Cutaneous and tuberous xanthomas in homozygous familial hypercholesterolaemia. Interdigital xanthomas (see B, yellow arrows) in children are highly suggestive of homozygous familial hypercholesterolaemia diagnosis. Photograph (A) kindly provided by Prof. Eric Bruckert. Photograph (B) kindly supplied by Prof. Frederick Raal.
Family History
A careful family history is essential for comprehensive assessment of possible FH in general, and HoFH in particular. In the case of autosomal dominant mutations (in LDLR, PCSK9, and APOB genes), both parents are obligate heterozygotes and therefore display elevated LDL-C levels (frequently >95th percentile by country-specific age and gender criteria) and a strong positive family history of premature ACVD (<55 years in men and <60 years in women among first-degree relatives). In the case of autosomal recessive hypercholesterolaemia (due to LDLRAP1 mutations), parents may exhibit LDL-C levels in the normal range, and determination of an extended family pedigree may reveal an autosomal recessive pattern of inheritance. Systematic cascade or opportunistic screening offers prospective parents with HeFH the possibility of making informed decisions prenatally, and identifying HoFH patients at birth, thereby allowing for early initiation of treatment. Identification of HoFH can also guide 'reverse' cascade screening for parents and relatives to identify patients with FH.

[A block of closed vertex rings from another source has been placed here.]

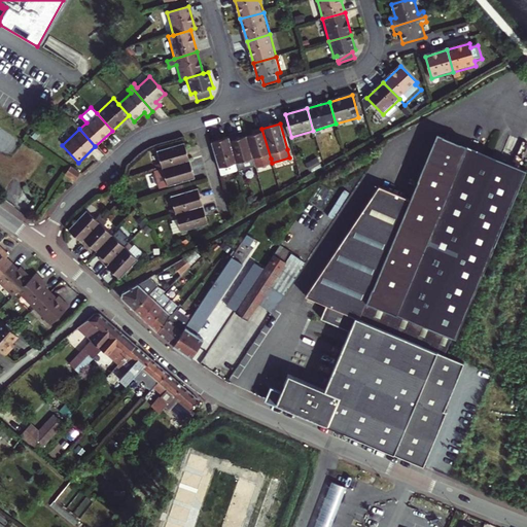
[(272,163),(271,159),(261,129),(254,131),(255,135),(246,137),(252,159),(255,157),(258,167),(272,163)]
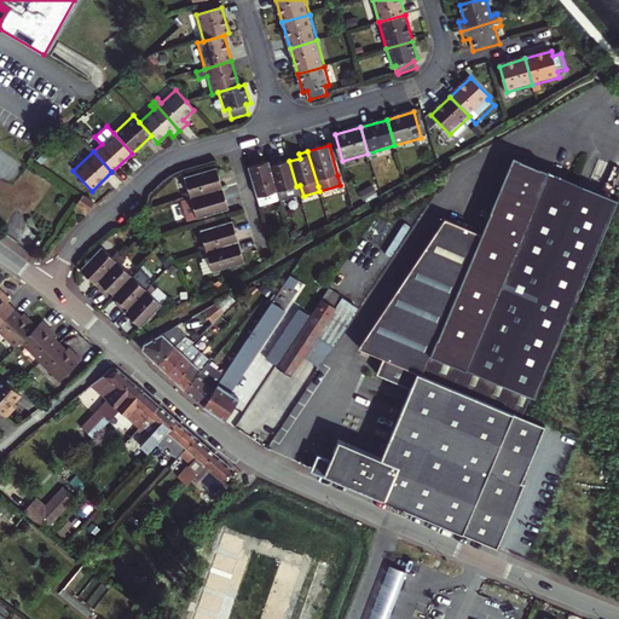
[(481,236),(446,219),(386,307),(359,347),(383,358),(377,374),(410,388),(382,457),(339,439),(330,458),(317,453),(312,468),(404,509),(498,548),(545,426),(521,416),(530,395),(536,398),(617,201),(514,157),(481,236)]
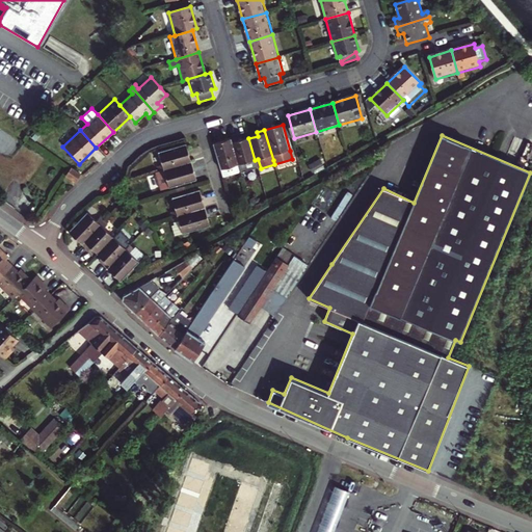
[(231,140),(239,169),(245,168),(243,163),(255,160),(248,138),(240,141),(239,137),(231,140)]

Differentiation From Sitosterolaemia
Although in most cases the diagnosis of HoFH is relatively straightforward, another disorder of lipid metabolism, sitosterolaemia (alternatively termed 'phytosterolaemia'), may have a very similar clinical presentation, with the presence of tendinous and/or tuberous xanthomas in childhood associated with a dramatic increase in plasma cholesterol and atherosclerotic complications. It is, however, of relevance that atherosclerotic disease is not always present in genetically defined sitosterolaemic subjects, as shown in a recent report. Similar to autosomal recessive hypercholesterolaemia, sitosterolaemia has an autosomal recessive pattern of inheritance and consequently parents may present with normal cholesterol levels. Two major features differentiate sitosterolaemia from HoFH: (i) markedly (>30-fold) increased plasma concentrations of plant sterols, and (ii) elevated cholesterol levels, which respond well to diet and bile acid sequestrants or ezetimibe and may not persist after the first two decades of life. Diagnosis is confirmed by genetic analysis, with mutations in two ATP binding cassette transporter genes, ABCG5 and/or ABCG8, shown to be causative for sitosterolaemia.
In summary, this Consensus Panel recommends that diagnosis is made by careful assessment of the clinical characteristics and family history, as well as genetic testing when the clinical diagnosis of HoFH is uncertain or to facilitate 'reverse' cascade screening. 'Reverse' cascade screening is in any case strongly recommended.